The "if you want the caller to get a copy, you should return by value" argument is moot, because it doesn't preclude copies at all. The caller can still do the following and get a copy anyway
string s = obj.str();
You need to explicitly create a reference on the caller side to be able to refer to the data member directly afterwards - but why would you do that? There definitely are enough user defined types that are cheap to copy
Smart Pointers
Iterators
All of the non-class types.
Returning a reference to an object's internals as part of its public interface can be a code smell if not outright bad design.
Before returning a reference to an internal object in a public interface, the designer should pause. Doing so couples users of your class to part of your design. Often it is outright unnecessary, sometimes it indicates further design work is needed. At times it is necessary, as commenters have noted.

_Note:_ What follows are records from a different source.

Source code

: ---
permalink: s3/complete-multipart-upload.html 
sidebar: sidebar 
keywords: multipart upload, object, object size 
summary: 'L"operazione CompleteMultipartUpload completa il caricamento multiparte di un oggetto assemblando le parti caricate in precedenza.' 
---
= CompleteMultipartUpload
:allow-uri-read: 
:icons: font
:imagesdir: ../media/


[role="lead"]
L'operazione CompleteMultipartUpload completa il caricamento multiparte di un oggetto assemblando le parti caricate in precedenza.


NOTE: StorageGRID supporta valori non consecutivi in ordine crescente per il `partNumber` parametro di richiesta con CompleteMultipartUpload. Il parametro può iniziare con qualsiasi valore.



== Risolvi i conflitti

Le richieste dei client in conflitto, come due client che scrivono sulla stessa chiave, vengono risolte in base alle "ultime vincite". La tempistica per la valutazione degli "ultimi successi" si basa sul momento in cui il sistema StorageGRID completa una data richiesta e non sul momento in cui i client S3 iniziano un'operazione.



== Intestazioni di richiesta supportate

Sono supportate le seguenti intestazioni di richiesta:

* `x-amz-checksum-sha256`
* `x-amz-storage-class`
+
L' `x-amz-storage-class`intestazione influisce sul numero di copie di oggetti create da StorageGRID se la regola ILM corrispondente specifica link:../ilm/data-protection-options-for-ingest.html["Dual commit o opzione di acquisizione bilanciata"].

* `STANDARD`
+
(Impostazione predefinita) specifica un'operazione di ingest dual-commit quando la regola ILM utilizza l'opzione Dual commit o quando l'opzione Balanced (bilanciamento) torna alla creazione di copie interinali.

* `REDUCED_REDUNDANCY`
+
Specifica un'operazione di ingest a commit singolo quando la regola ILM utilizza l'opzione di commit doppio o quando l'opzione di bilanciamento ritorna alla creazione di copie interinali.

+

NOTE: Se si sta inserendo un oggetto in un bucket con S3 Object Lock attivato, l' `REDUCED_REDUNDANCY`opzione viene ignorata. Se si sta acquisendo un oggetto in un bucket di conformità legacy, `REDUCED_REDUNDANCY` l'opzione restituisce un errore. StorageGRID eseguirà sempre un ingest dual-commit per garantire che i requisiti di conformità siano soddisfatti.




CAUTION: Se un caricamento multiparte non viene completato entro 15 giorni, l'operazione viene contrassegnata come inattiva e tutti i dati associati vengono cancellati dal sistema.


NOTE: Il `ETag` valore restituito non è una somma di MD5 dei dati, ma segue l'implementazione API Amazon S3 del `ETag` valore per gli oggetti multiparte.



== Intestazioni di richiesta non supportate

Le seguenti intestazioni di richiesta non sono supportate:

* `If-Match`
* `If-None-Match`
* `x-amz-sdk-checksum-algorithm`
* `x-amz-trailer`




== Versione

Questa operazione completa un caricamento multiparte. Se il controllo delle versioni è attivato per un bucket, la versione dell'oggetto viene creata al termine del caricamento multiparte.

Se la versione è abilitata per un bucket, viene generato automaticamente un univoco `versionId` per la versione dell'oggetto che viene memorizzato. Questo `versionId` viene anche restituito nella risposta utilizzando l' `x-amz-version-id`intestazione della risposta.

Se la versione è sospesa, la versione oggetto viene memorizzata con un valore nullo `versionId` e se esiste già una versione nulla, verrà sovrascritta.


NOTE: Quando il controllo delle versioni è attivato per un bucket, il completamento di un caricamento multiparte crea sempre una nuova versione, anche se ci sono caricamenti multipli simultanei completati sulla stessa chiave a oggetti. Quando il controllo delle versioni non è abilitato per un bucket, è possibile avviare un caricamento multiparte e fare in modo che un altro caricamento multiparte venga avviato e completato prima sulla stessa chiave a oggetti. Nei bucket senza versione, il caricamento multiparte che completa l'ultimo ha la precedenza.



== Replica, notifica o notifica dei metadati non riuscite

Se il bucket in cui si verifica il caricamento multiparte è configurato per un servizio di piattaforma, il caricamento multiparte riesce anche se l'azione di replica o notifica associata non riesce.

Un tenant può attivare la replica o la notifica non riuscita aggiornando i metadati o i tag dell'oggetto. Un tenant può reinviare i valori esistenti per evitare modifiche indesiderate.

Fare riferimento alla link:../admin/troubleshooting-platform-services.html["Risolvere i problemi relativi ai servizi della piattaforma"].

If there is no special reason to use a value type as return value, I always return a const reference. If I need (or expect to need) a (writable) copy, I add a copy ctor and an assignment operator to the returned class if not already available. For the usage think of:
const MyClass & ref = container.GetAt( 1234 ); // need only reference
MyClass copy = container.GetAt( 1234 ); // get writable copy
Actually this is quite straight forward, isn't it?
if its a small basic type - primatives like int and long and their wrappers and other basic things like 'Point' - return a copy
if its a string, or any other complex type - return a reference.
The only problem I have with returning a const-reference, which is something I would typically do for non basic types, is that there is nothing to stop the caller removing the "const"ness and then modifying the value.
Personally, I'd suggest that such code is a bug. If they know you're returning a reference and continue to cast away the const then it's on their head.